Stocks fell again yesterday, illustrating three important lessons for traders.
The first lesson is that activity focuses on indexes and exchange-traded funds (ETFs) when the market crashes. For example, the SPDR S&P 500 ETF (SPY) traded more than 6.1 million options contracts on Wednesday — the most since August 5.
SPY also accounted for 23 percent of all volume in the entire options market, its highest proportion since the Christmas Eve crash.
How to apply this to your trading? One way is to avoid individual stocks when volatility sweeps the market. Big professionals watch the broader flows of money and use indexes to allocate billions of dollars over short periods of time.
If they’re ignoring individual stocks, why should you give them lots of attention?
Fortunately, TradeStation offers several ways to take positions in big indexes like the S&P 500:
- SPDR S&P 500 ETF (SPY) tracks the S&P 500 closely. Its shares are one of the most active instruments in the entire market.
- SPY options: SPY trades huge numbers of calls and puts, letting investors quickly position for moves up or down in the S&P 500. The ETF’s heavy options volumes make it super-liquid, resulting in tighter bid/ask spreads.
- CME’s S&P 500 E-mini futures (@ES) track the S&P 500, trading virtually around the clock. It also has micro contracts. Even though futures are totally different from stocks and ETFs, @ES and SPY follow the same key index.
Stocks Held a Potentially Key Level
The second important lesson is that major benchmarks like the S&P 500 tend to move between certain key levels. Investors remember these prices for months or even years.
Two important levels were at play yesterday. The first was 2940, a resistance line from August. That made it a logical place to look for support, which is probably why buyers disappeared after it broke. Without a clear level to defend, they waited.
But then they started buying about 50-60 points lower. Why there? It turns out this was near a price zone from early 2018. This shows the importance of marking index levels on your platform. Millions of investors and trillions of dollars watch these lines and wait to act on them. Shouldn’t you?
Big Investors Wait for News
The final lesson from yesterday’s big drop is that big investors wait for some kind of certainty before deploring their capital. That means big moves almost always happen after there’s clarity on news events.
In this case, everyone wants to know if President Trump and China will strike a trade deal to end more than a year of tariff fights.
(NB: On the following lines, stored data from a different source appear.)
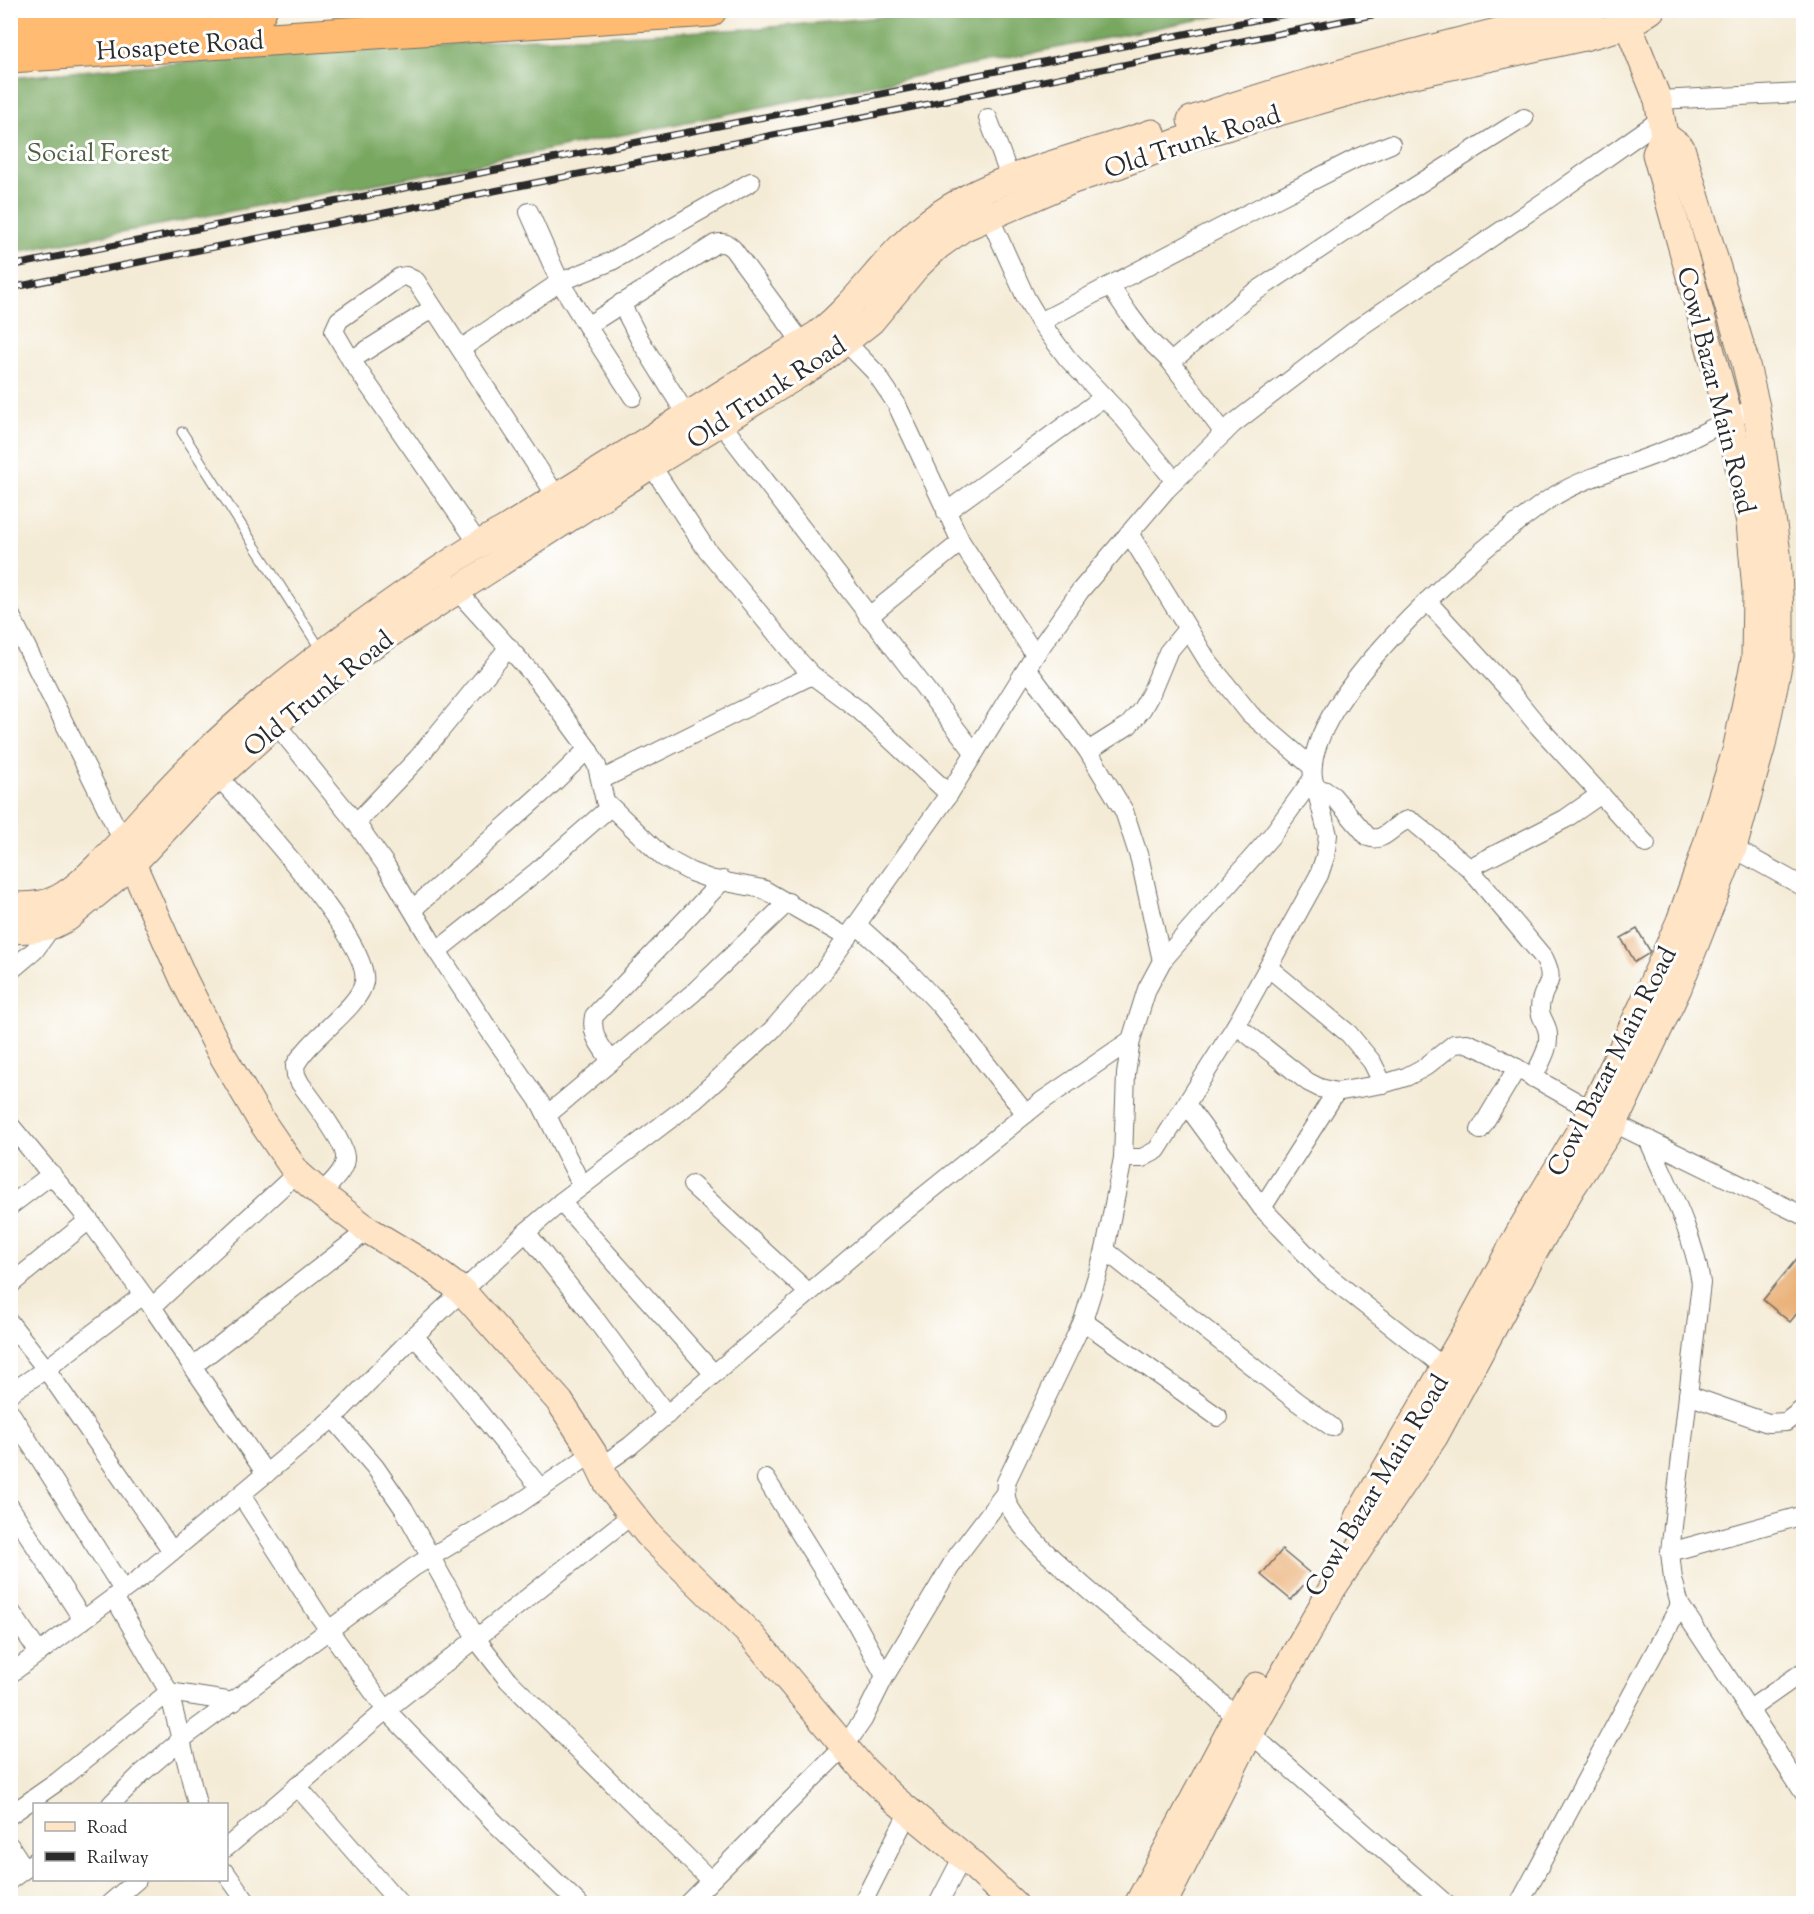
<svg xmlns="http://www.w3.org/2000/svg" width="1814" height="1914" viewBox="0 0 1814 1914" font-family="'Sorts Mill Goudy',serif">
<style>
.forest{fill:#78a761;stroke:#526946;stroke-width:1.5}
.building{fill:#eab077}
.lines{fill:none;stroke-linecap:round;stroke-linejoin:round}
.lane-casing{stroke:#716e67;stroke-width:11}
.street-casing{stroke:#716e67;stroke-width:20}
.secondary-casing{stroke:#716e67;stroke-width:29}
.highway-casing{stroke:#716e67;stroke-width:35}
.lane{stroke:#fff;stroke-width:9}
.street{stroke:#fff;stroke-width:18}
.secondary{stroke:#ffe4c6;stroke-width:27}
.highway{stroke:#ffbb71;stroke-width:33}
.rail-casing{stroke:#2b2b2b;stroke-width:7}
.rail{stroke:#fff;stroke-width:4.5;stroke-dasharray:14;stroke-linecap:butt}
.labels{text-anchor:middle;stroke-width:6;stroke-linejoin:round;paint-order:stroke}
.street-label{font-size:26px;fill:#2b2b2b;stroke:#fff}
.park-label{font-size:26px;fill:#506042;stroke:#fff}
</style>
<rect width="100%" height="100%" fill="#fff"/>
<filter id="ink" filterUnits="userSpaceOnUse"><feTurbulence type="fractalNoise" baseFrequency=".0167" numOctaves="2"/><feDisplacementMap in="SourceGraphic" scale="12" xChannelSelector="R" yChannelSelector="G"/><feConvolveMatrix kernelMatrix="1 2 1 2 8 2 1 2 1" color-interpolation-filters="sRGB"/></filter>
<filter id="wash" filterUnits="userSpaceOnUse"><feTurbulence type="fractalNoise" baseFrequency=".008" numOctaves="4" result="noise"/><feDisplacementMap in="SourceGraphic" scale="24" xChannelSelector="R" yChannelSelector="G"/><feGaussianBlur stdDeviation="1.35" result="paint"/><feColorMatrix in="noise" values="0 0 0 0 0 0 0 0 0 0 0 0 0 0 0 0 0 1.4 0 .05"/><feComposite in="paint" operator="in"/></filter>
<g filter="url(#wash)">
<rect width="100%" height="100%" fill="#f4ebd6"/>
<polygon class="forest" points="947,11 1242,11 437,172 11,253 11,78 123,67 472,42 749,29"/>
<g id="blocks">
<g class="building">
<polygon points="1637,929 1650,951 1648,954 1635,962 1621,938"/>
<polygon points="1803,1251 1803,1306 1790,1322 1763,1300"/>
<polygon points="1282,1550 1312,1575 1291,1600 1261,1575"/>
</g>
</g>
</g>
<g filter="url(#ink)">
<use href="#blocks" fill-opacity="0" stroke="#716e67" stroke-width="1.5"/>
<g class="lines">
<defs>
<polyline id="lane" points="182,432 321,650"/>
<g id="street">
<polyline points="1658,100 1804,93"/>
<polyline points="988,118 1011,180"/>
<polyline points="985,207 1026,298 1040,322 1068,359 1120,414 1175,481"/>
<polyline points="529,212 560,282 587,326 633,397"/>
<polyline points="1110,286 1129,314 1146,337 1171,362 1224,433"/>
<polyline points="621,303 640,340 687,416"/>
<polyline points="1040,322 1266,204 1359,157 1391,144"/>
<path d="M 587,326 L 715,244 C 723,242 727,243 733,249 L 803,344"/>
<polyline points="837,333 875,372 896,403 961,542 1035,655"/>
<polyline points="462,348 560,282 610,262 751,182"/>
<polyline points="351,360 433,308"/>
<polyline points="1171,362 1246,298 1395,199 1524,118"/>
<polyline points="720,422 974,752"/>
<polyline points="651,465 704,546 798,660 812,675 859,710 949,794"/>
<polyline points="946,512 1104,397"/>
<polyline points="1129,533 1209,663 1250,714 1311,766"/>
<polyline points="478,543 351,360 334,331 339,320 400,277 406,276 416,281 557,497"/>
<polyline points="450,583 536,678 588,749 597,766 605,801 663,857 691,872 710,879 763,889 848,938"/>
<polyline points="1427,601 1508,689 1539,727 1646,844"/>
<polyline points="10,614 123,841"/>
<polyline points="868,617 961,542"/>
<polyline points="1027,669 1088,751 1124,811 1140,860 1162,961"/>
<polyline points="276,724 356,823 385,864 437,951 487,1027 541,1104 582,1186"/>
<polyline points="1088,751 1129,725 1142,709 1151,693 1168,652 1187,629"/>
<path d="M 218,776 C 247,809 372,943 364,982 C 359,1008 309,1038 295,1066 L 296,1075 L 300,1083 C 310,1097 347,1144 345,1159 C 344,1173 329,1184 321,1194"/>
<polyline points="601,780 812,675"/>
<path d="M 1315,790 L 1324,790 L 1333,796 L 1368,837 C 1385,844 1394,822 1409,820 L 1416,824 L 1469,868 L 1544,958 C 1558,986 1542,983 1540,1007 C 1539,1016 1545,1021 1547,1029 C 1552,1046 1540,1063 1533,1078"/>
<polyline points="356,823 417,759 509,647"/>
<polyline points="1733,848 1804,887"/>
<polyline points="1469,868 1565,819 1601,794"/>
<polyline points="413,909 550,786 588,749"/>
<polyline points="857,925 908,971 939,1004 1026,1114"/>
<polyline points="437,951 536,872 610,807"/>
<polyline points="1269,968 1349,1034 1372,1062 1383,1084"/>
<polyline points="10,971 35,950 53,925"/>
<polyline points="1236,1025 1308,1082 1320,1088 1336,1092 1383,1084 1406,1077 1425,1067 1454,1044 1467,1043 1490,1053 1614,1123 1804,1216"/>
<path d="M 611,1061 C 601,1046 590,1035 594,1016 L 723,880"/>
<polyline points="1186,1104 1262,1208 1323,1272 1445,1368"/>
<polyline points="547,1115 693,993 788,902"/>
<polyline points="10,1125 89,1220 152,1307 266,1474"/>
<polyline points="1480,1130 1517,1068"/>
<path d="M 1648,1139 C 1668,1186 1693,1232 1701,1283 L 1670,1552 L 1673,1579 L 1680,1605 L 1804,1793"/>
<polyline points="1123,1158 1142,1158 1157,1150 1236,1025 1319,875 1325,857 1328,835 1313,778"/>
<polyline points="692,1185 809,1293"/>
<polyline points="561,1202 714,1374"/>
<polyline points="10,1206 52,1174"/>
<polyline points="1262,1208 1336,1092"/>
<polyline points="526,1232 596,1320 667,1415"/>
<polyline points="1105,1250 1296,1401 1332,1427"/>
<polyline points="10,1285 89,1220"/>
<polyline points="152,1307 297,1173"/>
<polyline points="1083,1321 1218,1417"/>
<polyline points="10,1323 46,1369 172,1551"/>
<polyline points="414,1336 449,1375 541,1489"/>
<polyline points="193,1366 368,1230"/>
<polyline points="10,1393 46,1369 143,1295"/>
<polyline points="1688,1395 1768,1423 1786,1422 1804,1408"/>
<polyline points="10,1412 123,1590"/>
<polyline points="333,1418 375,1467 404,1509 477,1640 508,1680 710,1880"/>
<polyline points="600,1467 630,1446 899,1216 1042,1101 1131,1040"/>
<polyline points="766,1479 856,1623 885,1676"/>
<polyline points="241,1495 319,1616 386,1710 495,1823 579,1904"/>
<polyline points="10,1507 83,1620"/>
<polyline points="1670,1552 1804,1515"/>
<polyline points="114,1597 169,1692 197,1804"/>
<polyline points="10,1610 39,1653"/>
<polyline points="10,1674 140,1578 333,1418 414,1336 526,1232 561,1202 695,1100 772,1030 823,972 949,794 1035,655 1080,591 1166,490 1233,424 1357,329 1548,199 1661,119"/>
<polyline points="1750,1709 1804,1671"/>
<polyline points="297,1786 400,1904"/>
<polyline points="111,1804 142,1773 182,1739 414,1567 514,1507 593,1453"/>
<polyline points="10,1815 57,1782 169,1692 234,1702"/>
<polyline points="10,1846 25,1869"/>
<polyline points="226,1848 386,1710 633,1514"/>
<polyline points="226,1873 248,1904"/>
<polyline points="10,1880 34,1862"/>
<polyline points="109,1904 137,1880"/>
<polyline points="687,1904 844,1747 863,1720 885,1676 957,1556 1005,1493"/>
<polyline points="862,1904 909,1811"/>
<polyline points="938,1904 963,1856"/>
<path d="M 1446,1904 L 1250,1733 C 1200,1676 1135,1632 1079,1582 C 1055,1561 1026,1536 1010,1508 C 1005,1500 1005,1491 1006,1482 L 1083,1321 L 1105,1250 L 1123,1158 L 1126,1074 L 1131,1040 L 1147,989 L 1162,961 L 1272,835 L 1313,778 C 1303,702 1468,559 1526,516 C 1536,509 1545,501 1556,495 C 1592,474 1635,464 1674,447 C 1701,434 1728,420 1756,407"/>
<polyline points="1519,1904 1680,1605"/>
</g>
<g id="secondary">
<path d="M 1191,120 C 1323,75 1457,40 1592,10"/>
<polyline points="126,850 184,980 220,1051 260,1119 297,1173 321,1194 368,1230 431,1268 462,1291 560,1402 593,1453 608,1484 648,1534 752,1636 864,1770 893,1798 963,1856 1014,1904"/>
<path d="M 10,906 C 27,906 44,906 59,898 C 76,889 91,873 104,860 C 135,829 162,794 194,764 C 269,691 352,629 439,570 C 460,556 481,542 504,530 L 818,334 C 859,302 885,257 924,226 C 985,176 1078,159 1152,133"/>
<polyline points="10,930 33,929 53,925 67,918 132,864 195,797 294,707 357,655 651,465 816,364 871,321 916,267 938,246 963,228 1073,180 1118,165 1191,137 1405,76 1584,37 1628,25 1651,10"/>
<polyline points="1358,1517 1468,1328 1521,1230 1592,1111 1642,1007 1680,921 1700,866 1736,751 1755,659 1756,590 1750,523 1730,420 1656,154 1664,135"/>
<polyline points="1138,1904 1237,1718 1256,1686"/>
<polyline points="1163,1904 1250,1733 1332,1589 1434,1437 1535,1250 1572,1187 1614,1123 1678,988 1733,848 1762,745 1780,656 1780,611 1777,553 1756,407 1745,361 1681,148 1664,135 1658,100 1628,25 1625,10"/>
</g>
<g id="highway">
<polyline points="10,30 260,10"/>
<polyline points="10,56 710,10"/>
</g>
</defs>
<use href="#lane" class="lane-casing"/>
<use href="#street" class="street-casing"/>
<use href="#secondary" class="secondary-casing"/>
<use href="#highway" class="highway-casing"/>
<use href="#lane" class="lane"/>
<use href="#street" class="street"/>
<use href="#secondary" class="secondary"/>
<use href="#highway" class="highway"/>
<defs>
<g id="rail">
<polyline points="10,266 1306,10"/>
<polyline points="10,288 1397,10"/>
</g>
</defs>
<use href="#rail" class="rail-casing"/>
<use href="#rail" class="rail"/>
</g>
</g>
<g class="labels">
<g class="street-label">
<text transform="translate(180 45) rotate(-4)" y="9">Hosapete Road</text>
<text transform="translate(1192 141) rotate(-18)" y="9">Old Trunk Road</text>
<text transform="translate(1717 390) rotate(76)" y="9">Cowl Bazar Main Road</text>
<text transform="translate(766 392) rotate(-33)" y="9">Old Trunk Road</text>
<text transform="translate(318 693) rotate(-39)" y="9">Old Trunk Road</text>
<text transform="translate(1611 1061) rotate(-63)" y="9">Cowl Bazar Main Road</text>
<text transform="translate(1376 1485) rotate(-59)" y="9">Cowl Bazar Main Road</text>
</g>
<g class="park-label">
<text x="98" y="161">Social Forest</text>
</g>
</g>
<rect width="1814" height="1914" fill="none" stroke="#fff" stroke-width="36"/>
<rect x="33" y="1803" width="195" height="78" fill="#ffffff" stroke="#aaaaaa" stroke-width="1.5"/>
<rect x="45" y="1822" width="30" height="9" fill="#ffe4c6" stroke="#aaaaaa" stroke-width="1.5"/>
<text x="87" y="1833" font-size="18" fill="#2b2b2b">Road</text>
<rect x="45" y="1852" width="30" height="9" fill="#2b2b2b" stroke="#aaaaaa" stroke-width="1.5"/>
<text x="87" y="1863" font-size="18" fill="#2b2b2b">Railway</text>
</svg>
A positive resolution would likely restore economic confidence and trigger buying, while a non-resolution would be just the opposite.
Given that kind of uncertainty, with more than a week until Beijing’s negotiators arrive in Washington, the S&P 500 was trapped. What else could it do but skid lower as everyone waited for clarity?
Finally, remember that the key word is “clarity.” It could come in the form of a Presidential tweet or comments from China. Investors don’t need to see a deal actually signed. They just need to believe an outcome is real.
In conclusion, Wednesday was a rough session. The S&P 500 had its biggest drop since Trump “ordered” U.S. companies to find “an alternative to China” on August 23. A lot of people probably saw their accounts lose value. But there were some key lessons that might help you with your trading in the future.